Dans la nouvelle étude, Badran et son équipe ont utilisé une technique évolutive de survie du plus fort appelée évolution dirigée pour faire évoluer un petit ensemble d’ARNt qui pourraient en principe fonctionner dans un système quadruplet. Les scientifiques ont montré que ces ARNt quadruplés pouvaient être utilisés pour traduire des segments d’une protéine dans les cellules bactériennes. Ils ont été capables de traduire six codons quadruplés identiques les uns après les autres, et même de traduire quatre codons quadruplés très différents dans la même protéine – et pouvaient le faire avec des efficacités qui sont pour la première fois à une distance frappante de ce qui serait nécessaire pour un fonctionnement système quadruplet.
Badran souligne que bien qu’un système de code quadruplet en soit encore au stade précoce de développement de méthodes, il devrait être très utile s’il peut fonctionner, en particulier pour permettre la synthèse directe de protéines avec des acides aminés « non canoniques ». acides qui ne se trouvent pas naturellement dans les protéines.
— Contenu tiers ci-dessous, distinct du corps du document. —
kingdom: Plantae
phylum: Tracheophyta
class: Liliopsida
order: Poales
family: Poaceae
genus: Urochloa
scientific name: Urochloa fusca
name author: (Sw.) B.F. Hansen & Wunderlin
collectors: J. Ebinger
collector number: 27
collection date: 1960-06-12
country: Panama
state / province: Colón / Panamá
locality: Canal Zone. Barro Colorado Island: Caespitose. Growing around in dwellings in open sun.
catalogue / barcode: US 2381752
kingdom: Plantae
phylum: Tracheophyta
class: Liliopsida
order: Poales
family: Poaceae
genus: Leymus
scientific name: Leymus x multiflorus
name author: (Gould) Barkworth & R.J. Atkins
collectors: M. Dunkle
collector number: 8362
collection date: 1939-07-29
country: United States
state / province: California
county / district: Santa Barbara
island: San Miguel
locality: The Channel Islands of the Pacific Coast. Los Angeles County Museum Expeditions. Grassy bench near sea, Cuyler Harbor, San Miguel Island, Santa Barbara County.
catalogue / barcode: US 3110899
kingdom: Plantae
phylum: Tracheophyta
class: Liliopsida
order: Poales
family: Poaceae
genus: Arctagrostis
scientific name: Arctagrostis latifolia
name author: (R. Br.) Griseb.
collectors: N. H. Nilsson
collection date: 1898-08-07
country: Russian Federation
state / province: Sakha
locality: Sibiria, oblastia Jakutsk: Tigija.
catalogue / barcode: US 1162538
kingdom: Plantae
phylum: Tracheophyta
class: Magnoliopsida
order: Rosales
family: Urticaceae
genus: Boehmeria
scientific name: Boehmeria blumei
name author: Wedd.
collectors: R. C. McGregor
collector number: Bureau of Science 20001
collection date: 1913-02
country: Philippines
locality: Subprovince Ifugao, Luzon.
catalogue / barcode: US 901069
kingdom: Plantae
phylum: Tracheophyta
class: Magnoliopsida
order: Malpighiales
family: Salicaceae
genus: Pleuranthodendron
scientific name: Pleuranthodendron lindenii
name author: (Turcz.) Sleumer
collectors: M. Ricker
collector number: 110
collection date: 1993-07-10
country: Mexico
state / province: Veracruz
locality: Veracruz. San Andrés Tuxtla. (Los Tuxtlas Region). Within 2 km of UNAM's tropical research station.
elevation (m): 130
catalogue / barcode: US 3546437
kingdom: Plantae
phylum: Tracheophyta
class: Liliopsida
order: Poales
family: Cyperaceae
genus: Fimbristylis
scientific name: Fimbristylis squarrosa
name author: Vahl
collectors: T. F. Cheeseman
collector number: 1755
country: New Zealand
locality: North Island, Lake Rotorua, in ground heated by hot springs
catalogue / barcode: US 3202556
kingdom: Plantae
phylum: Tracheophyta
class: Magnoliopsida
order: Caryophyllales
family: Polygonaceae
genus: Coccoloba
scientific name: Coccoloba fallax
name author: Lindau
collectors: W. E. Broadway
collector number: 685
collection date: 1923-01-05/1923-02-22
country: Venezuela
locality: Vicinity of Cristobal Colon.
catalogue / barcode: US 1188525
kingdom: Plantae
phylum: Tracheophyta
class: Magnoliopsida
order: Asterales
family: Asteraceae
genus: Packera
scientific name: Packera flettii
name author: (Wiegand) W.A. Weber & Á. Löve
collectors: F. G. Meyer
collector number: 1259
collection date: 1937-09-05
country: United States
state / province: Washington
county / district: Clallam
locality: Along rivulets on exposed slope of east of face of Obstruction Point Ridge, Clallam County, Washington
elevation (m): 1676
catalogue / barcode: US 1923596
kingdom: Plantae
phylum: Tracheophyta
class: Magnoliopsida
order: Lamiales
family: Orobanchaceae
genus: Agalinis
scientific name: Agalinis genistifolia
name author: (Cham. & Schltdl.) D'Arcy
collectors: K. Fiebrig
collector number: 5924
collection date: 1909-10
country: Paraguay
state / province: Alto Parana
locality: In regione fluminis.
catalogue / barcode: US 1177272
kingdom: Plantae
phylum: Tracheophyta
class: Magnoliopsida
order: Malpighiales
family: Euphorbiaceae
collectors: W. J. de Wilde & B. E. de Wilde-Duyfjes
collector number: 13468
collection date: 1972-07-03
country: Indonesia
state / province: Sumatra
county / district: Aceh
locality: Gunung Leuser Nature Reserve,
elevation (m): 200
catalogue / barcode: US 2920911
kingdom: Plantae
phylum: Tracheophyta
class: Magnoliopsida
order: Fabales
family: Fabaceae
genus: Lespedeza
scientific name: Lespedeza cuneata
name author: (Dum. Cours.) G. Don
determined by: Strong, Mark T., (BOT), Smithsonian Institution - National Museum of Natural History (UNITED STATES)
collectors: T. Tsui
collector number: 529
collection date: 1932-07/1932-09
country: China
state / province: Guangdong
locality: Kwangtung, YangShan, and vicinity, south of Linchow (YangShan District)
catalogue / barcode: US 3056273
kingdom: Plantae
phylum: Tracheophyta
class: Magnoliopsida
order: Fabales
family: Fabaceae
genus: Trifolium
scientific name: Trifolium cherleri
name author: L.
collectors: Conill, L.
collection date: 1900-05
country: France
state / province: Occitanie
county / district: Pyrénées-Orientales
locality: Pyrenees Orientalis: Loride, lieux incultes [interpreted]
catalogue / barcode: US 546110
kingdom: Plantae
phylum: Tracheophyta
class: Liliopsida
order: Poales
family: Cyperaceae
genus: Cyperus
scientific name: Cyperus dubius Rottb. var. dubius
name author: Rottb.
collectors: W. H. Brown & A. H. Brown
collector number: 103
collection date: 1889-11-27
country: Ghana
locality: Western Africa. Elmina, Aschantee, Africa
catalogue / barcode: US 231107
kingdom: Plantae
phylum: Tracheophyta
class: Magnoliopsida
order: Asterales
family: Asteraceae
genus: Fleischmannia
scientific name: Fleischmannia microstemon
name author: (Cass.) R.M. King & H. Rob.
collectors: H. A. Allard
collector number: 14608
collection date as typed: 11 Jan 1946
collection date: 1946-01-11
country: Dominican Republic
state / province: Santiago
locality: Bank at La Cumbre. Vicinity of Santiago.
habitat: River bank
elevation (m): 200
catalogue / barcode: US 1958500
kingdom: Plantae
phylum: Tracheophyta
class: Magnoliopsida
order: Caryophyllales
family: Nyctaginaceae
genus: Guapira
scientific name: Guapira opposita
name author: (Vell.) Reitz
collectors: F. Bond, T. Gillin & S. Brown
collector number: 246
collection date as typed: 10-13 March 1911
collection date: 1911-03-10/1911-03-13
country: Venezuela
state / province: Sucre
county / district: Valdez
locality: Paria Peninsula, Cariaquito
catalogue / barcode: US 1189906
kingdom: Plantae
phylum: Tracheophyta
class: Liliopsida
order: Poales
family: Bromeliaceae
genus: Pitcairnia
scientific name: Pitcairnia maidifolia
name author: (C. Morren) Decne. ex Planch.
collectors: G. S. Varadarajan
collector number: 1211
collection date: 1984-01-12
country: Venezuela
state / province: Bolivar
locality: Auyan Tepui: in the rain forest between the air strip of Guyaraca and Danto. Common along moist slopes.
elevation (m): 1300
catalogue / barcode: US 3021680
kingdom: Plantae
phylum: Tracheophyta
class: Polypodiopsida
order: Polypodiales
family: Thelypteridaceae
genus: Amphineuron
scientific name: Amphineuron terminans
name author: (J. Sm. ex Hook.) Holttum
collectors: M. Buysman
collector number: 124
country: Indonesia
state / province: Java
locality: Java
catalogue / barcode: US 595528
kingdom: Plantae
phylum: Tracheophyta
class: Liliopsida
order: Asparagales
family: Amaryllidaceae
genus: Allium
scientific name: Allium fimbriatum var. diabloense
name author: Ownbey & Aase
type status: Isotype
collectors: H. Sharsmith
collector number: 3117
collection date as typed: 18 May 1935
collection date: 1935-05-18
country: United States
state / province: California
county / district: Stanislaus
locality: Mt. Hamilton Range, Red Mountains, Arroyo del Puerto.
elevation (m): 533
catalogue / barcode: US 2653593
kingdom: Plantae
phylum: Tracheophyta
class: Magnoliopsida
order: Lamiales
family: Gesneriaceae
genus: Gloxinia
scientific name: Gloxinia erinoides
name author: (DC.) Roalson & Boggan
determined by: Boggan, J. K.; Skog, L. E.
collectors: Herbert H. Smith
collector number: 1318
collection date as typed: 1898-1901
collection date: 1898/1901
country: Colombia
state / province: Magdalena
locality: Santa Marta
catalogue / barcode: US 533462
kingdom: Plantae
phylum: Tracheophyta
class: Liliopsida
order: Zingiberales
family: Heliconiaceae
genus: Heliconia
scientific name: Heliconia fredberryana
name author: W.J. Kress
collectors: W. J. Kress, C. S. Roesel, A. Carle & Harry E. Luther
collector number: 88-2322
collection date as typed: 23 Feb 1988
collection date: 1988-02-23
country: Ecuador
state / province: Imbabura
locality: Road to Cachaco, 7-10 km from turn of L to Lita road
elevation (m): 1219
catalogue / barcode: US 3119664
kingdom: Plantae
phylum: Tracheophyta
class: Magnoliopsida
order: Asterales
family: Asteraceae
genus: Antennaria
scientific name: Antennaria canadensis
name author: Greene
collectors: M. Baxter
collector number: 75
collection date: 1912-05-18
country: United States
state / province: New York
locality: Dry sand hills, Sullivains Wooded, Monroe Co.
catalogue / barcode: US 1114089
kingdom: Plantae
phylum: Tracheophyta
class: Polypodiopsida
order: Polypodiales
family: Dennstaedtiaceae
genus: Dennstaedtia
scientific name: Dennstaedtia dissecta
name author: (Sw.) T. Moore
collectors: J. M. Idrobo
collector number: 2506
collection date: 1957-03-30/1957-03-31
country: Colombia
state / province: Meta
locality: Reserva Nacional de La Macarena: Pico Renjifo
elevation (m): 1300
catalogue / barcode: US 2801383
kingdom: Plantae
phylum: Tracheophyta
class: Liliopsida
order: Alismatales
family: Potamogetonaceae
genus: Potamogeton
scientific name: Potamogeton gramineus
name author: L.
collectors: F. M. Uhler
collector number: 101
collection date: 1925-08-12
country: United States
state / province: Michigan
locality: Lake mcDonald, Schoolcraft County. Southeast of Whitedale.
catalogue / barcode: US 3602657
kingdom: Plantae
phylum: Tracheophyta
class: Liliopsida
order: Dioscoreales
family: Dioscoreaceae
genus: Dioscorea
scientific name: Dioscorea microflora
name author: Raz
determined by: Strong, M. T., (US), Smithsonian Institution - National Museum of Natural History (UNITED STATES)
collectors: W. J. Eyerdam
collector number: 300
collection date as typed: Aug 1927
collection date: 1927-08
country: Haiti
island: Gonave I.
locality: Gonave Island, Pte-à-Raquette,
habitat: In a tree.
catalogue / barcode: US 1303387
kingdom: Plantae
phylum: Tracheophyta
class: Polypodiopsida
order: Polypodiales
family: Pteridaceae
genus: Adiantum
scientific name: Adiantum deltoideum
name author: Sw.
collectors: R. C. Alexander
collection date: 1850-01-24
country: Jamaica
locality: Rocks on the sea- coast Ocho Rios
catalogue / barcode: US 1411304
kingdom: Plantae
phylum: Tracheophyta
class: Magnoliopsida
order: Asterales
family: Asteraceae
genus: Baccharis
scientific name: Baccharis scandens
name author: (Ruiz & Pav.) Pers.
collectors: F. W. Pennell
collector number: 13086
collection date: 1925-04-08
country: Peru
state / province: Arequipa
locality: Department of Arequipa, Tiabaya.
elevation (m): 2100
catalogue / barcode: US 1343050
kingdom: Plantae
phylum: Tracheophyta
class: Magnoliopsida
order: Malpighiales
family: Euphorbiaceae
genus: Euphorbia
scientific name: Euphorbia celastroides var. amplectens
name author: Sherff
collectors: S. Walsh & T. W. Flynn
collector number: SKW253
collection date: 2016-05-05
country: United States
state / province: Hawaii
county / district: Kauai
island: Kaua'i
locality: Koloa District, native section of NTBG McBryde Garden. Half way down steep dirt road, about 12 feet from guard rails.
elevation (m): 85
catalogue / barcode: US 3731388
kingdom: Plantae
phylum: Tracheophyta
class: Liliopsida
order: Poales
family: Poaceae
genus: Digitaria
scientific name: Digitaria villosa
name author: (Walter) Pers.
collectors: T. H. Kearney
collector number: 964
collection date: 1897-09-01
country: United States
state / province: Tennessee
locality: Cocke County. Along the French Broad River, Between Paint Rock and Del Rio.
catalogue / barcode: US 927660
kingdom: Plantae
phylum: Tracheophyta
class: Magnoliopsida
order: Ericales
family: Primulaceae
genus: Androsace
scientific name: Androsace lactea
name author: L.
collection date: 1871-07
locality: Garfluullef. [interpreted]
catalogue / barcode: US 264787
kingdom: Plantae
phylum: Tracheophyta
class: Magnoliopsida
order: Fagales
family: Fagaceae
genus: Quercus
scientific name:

Ces ncAA, comme on les appelle, pourraient être utilisés pour conférer aux protéines de nouvelles propriétés biologiques, y compris la fourniture de « poignées » pratiques et sûres sur une protéine ; pour le placement de modifications chimiques afin d’améliorer les propriétés thérapeutiques de la protéine, par exemple, ou pour la fixation d’une « ogive » toxique sur un médicament anticancéreux à localisation tumorale.
« On pourrait théoriquement programmer une séquence d’ADN qui serait traduite, dans une cellule vivante, en une protéine qui contient un ensemble complexe de modifications, des modifications qui seraient autrement difficiles ou impossibles à ajouter », explique Badran.
Badran, qui a rejoint Scripps Research plus tôt cette année, a travaillé au Broad Institute du MIT et à Harvard pendant l’étude.